▸ **Record extracts**

※

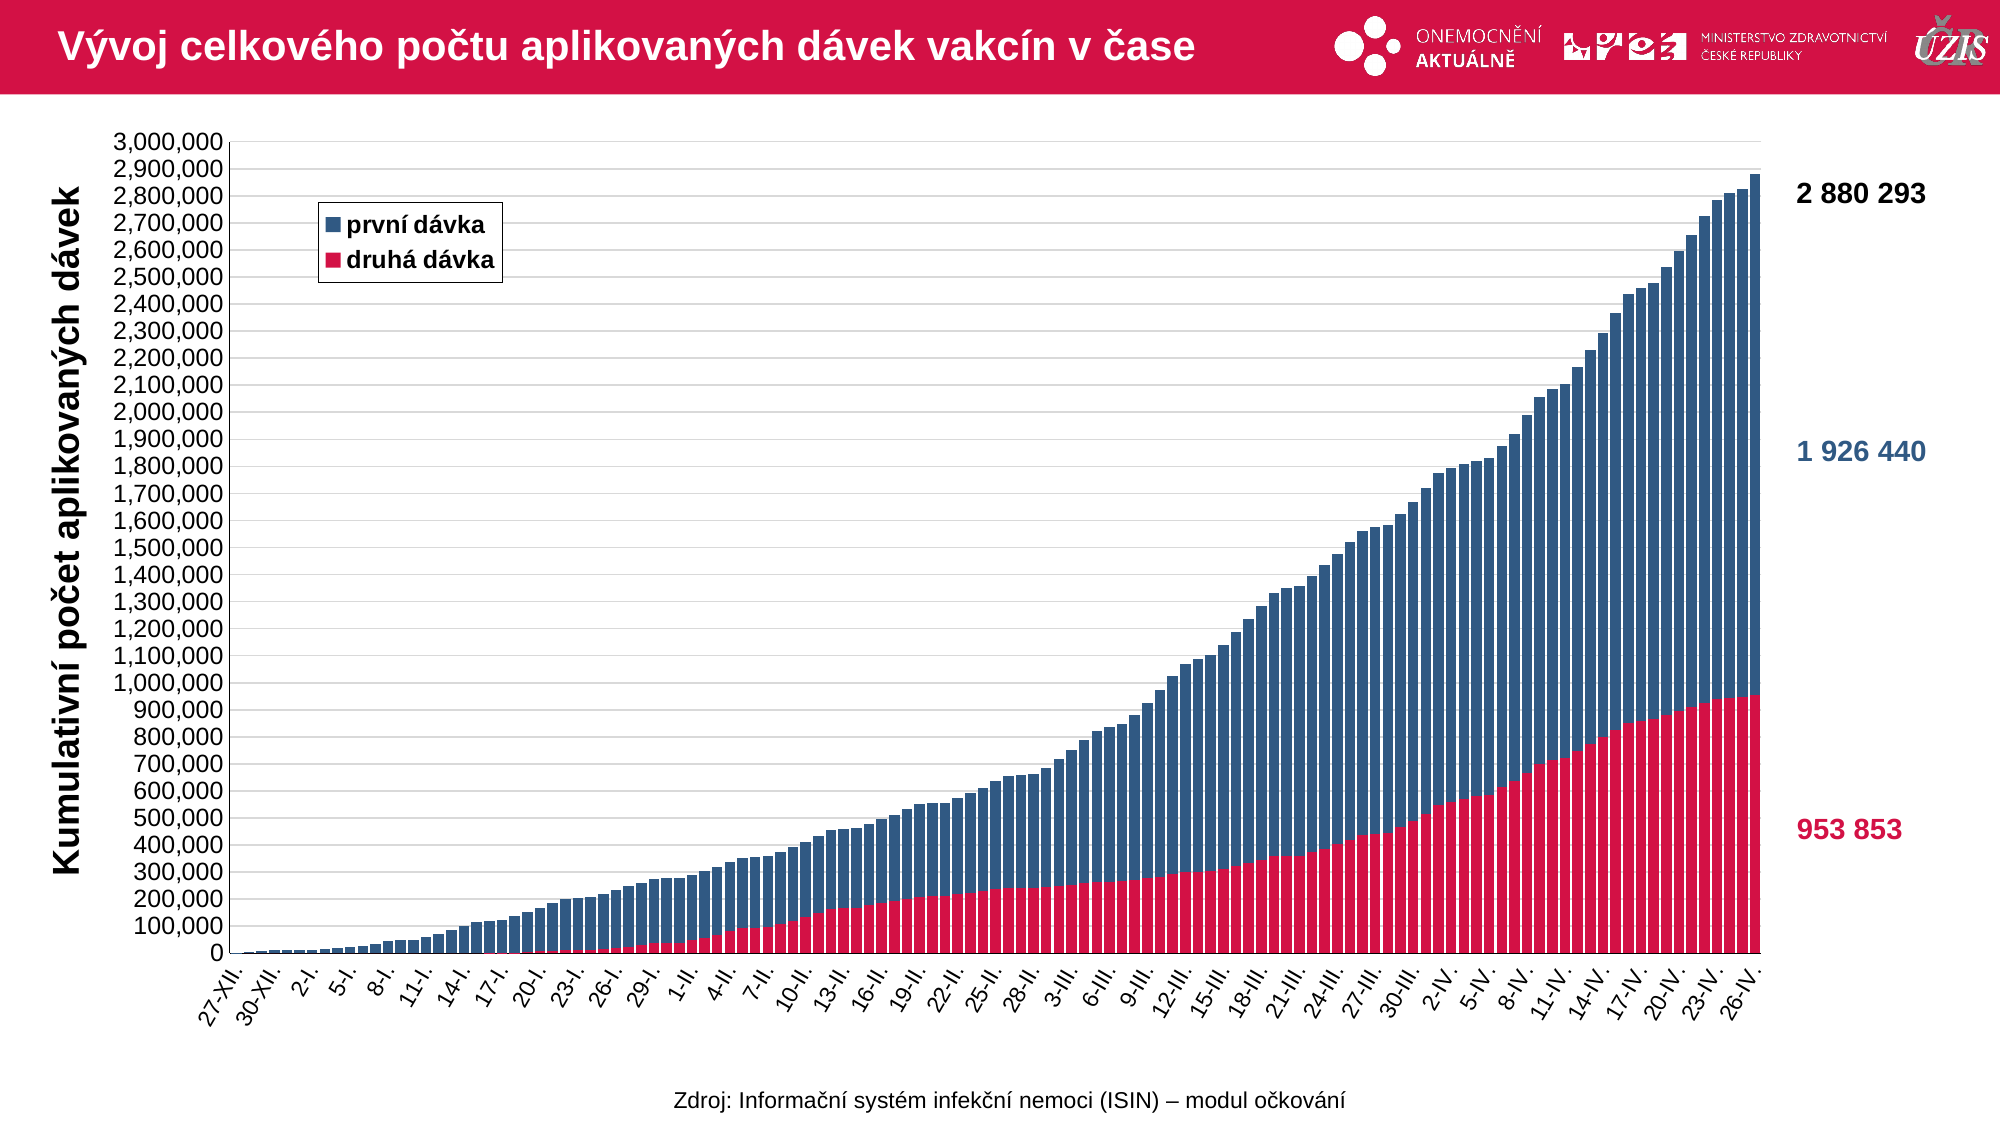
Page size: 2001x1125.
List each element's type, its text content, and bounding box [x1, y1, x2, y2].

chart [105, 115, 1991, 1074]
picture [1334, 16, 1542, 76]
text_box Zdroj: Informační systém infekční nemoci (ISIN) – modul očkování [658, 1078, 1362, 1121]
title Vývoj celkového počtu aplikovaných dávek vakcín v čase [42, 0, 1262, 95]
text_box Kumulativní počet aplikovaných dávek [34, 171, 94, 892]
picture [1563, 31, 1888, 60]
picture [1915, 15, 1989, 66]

※

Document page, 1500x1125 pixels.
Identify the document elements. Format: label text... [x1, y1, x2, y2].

※

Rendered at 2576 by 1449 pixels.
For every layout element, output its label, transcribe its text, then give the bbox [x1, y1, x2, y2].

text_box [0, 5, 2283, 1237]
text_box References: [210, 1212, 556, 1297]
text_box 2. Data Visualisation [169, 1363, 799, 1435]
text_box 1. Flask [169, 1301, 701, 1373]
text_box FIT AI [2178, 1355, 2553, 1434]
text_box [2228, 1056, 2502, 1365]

※

▸ **Exercise details**
Read the records above. Show each line that has the string "pixels".

▸ **Exercise output**
Document page, 1500x1125 pixels.
Rendered at 2576 by 1449 pixels.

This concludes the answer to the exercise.